Optimal experimental designs for adaptive sparse polynomial chaos expansions

In the context of metamodeling, sparse Polynomial Chaos Expansions (PCE) based on least angle regression (LARS) have gained popularity in the recent years because of their ability to model highly non-linear responses with low fitting cost (Blatman & Sudret, 2011). Although sparse PCEs are efficient and versatile, the quality of approximation strongly depends on the choice of the experimental design (ED), i.e. the sample points where the original computational model is evaluated. Moreover, a minimum number of calls to the deterministic model is aimed at. 

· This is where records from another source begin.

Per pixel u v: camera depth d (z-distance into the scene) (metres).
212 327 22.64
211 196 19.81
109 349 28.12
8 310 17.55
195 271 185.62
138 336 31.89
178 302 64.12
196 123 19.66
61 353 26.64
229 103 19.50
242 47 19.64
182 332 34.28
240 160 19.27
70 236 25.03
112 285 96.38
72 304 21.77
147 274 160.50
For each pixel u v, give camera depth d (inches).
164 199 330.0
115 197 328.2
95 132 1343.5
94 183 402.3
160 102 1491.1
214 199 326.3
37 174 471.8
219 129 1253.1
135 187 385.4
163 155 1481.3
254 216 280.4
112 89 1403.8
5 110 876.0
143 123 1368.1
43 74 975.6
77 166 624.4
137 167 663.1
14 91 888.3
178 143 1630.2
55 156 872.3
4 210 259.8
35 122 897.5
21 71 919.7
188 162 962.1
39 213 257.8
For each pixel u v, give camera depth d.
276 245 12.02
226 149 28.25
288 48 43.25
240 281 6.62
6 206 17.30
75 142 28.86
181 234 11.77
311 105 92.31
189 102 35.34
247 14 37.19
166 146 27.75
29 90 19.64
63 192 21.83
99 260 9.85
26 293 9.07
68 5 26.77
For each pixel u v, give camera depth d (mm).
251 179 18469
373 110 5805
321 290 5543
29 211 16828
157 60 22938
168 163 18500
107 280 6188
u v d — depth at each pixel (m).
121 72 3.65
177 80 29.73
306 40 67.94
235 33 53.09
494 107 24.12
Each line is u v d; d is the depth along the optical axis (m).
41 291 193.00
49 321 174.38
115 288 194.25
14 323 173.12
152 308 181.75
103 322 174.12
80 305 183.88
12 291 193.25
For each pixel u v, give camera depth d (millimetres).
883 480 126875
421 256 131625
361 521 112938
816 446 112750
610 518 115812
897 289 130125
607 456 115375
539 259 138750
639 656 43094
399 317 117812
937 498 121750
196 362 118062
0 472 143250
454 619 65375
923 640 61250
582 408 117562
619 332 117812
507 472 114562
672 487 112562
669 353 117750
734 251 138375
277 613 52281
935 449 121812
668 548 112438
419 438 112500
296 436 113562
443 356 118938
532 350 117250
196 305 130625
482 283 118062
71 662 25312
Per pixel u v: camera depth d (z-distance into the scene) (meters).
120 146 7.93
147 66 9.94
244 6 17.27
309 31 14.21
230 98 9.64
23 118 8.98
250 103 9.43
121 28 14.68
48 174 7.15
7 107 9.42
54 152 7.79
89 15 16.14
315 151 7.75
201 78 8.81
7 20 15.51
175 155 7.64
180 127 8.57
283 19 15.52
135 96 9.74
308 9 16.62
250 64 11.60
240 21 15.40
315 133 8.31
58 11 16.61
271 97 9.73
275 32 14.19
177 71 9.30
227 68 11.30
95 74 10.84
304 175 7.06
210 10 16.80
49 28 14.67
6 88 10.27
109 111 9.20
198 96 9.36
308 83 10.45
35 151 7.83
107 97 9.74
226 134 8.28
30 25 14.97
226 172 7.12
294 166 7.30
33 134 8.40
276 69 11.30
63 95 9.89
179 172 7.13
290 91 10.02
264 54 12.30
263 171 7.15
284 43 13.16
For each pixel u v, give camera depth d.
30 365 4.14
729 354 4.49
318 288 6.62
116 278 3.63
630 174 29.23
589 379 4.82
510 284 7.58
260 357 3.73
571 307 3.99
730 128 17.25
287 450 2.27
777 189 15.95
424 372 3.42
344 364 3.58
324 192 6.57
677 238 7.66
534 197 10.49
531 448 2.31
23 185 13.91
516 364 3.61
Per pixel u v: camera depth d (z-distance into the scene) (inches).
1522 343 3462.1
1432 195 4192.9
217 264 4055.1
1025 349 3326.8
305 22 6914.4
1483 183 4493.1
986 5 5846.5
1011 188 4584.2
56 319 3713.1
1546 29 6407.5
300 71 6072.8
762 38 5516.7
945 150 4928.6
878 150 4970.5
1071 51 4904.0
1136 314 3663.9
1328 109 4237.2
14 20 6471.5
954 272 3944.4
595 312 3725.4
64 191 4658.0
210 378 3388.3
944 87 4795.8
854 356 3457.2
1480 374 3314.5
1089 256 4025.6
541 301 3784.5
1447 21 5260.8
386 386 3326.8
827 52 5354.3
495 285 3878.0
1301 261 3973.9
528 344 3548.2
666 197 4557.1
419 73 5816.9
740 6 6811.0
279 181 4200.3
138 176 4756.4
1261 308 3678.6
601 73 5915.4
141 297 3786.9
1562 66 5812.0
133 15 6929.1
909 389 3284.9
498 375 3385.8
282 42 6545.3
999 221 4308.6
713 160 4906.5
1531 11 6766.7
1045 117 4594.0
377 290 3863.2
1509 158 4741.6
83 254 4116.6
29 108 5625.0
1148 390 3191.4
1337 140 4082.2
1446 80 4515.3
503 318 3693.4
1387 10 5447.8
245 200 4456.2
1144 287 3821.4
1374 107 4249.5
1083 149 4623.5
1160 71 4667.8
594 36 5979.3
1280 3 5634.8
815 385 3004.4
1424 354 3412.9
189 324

In this project, we investigate the selection of the best design of experiments (the size of which is defined by the analyst) in order to ensure the optimal accuracy of the surrogate model over the whole input space. As model evaluations are time-consuming, it is appropriate to build up the ED sequentially by enriching an initial design, based on the information gathered at the previous iteration. The initial ED, which is generated using a space-filling technique, is enriched sequentially using an optimality criterion. This criterion is related to the orthogonality of columns of the information matrix, as proposed by Shin & Xiu (2016). 

Figure 1 shows the results of a comparative study between the sequential optimal design and a standard maximin LHS, with boxplots presenting the quartiles and median validation error based on 50 independent runs for varying sizes. The figure shows that the proposed optimal design outperforms notably maximin LHS.

References

Blatman, G., and Sudret, B. (2011). Adaptive sparse polynomial chaos expansion based on Least Angle Regression. Journal of Computational Physics, 230(6), 2345-2367.

Shin, Y., and Xiu, D. (2016). Nonadaptive quasi-optimal points selection for least squares linear regression. SIAM Journal on Scientific Computing, 38(1), A385-A411.